Les métis provenant de ces unions fourniront-ils du moins des argumens réels aux polygénistes ? En particulier, les mulâtres fils du nègre africain et de l’Européen présentent-ils les caractères que nous avons reconnus aux hybrides ? Sont-ils assez peu féconds entre eux pour qu’une population mulâtre, abandonnée à elle-même, doive nécessairement disparaître en peu de temps ? Ici encore laissons parler les faits. — Les plus graves incontestablement, et ceux aussi sur lesquels insistent le plus les polygénistes, ont été recueillis à la Jamaïque par le docteur Long, et dans quelques états du sud de l’Union américaine par Nott lui-même. D’après Long, la plupart des mariages entre mulâtres dans l’île dont il parle seraient à peu près complètement stériles, et il n’aurait jamais entendu dire que des enfans issus d’un semblable mariage eussent vécu jusqu’à l’âge adulte. Lewis nie expressément la stérilité des mulâtres, mais il semble s’accorder sur le second point avec Long, puisqu’il ajoute que leurs enfans ont peu de vitalité[1]. Quant à Nott, voici quelques-unes des propositions qu’il formule au début de son travail, et qu’il donne comme étant le résultat de ses recherches et de sa pratique médicale : « Les mulâtres sont de toutes les races humaines celle qui à la vie la plus courte ; les mulâtresses sont particulièrement délicates : elles sont mauvaises reproductrices, mauvaises nourrices, sujettes aux avortemens, et leurs enfans meurent généralement en bas âge, Lorsque les mulâtres se marient entre eux, ils sont moins féconds que lorsqu’on les croise avec une des souches primitives. »
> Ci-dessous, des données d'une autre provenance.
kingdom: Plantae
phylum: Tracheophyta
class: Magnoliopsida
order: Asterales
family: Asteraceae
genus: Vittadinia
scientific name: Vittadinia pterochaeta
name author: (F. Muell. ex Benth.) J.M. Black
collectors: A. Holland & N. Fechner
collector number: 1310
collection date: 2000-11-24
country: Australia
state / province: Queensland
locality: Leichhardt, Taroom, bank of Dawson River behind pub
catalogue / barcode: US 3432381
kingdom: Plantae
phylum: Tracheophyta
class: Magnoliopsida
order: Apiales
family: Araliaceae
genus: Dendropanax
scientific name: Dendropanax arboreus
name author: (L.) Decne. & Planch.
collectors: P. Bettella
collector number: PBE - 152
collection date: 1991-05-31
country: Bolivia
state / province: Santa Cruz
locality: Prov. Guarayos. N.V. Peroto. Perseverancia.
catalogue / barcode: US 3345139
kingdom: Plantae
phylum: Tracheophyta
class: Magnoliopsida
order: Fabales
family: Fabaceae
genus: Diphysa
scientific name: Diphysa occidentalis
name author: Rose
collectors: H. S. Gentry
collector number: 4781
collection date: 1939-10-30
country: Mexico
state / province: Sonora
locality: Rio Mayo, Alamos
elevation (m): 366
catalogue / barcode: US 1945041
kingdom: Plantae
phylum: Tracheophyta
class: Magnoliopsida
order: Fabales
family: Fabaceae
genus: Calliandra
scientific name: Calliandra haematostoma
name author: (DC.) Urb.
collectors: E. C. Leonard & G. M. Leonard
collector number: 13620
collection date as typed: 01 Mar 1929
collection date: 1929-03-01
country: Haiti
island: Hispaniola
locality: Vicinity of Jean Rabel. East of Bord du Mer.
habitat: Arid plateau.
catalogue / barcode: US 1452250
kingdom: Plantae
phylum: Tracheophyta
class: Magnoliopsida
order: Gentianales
Pour répondre à ces affirmations si précises, nous pourrions invoquer le témoignage d’un grand nombre de voyageurs qui insistent en particulier sur la fécondité des mulâtresses. Nous choisirons celui de M. Hombron, le collaborateur de M. Jacquinot, et polygéniste aussi décidé que l’auteur américain lui-même. Voici comment il s’exprime[2] : « Pendant les quatre années que j’ai passées au Brésil, au Chili et au Pérou, je me suis amusé à observer le singulier

  1. J’emprunte ces détails au livre de M. Broca, n’ayant pu me procurer ni l’ouvrage de Long, ni celui de Lewis.
  2. De l’Homme dans ses rapports avec la création. Voyage au pôle sud.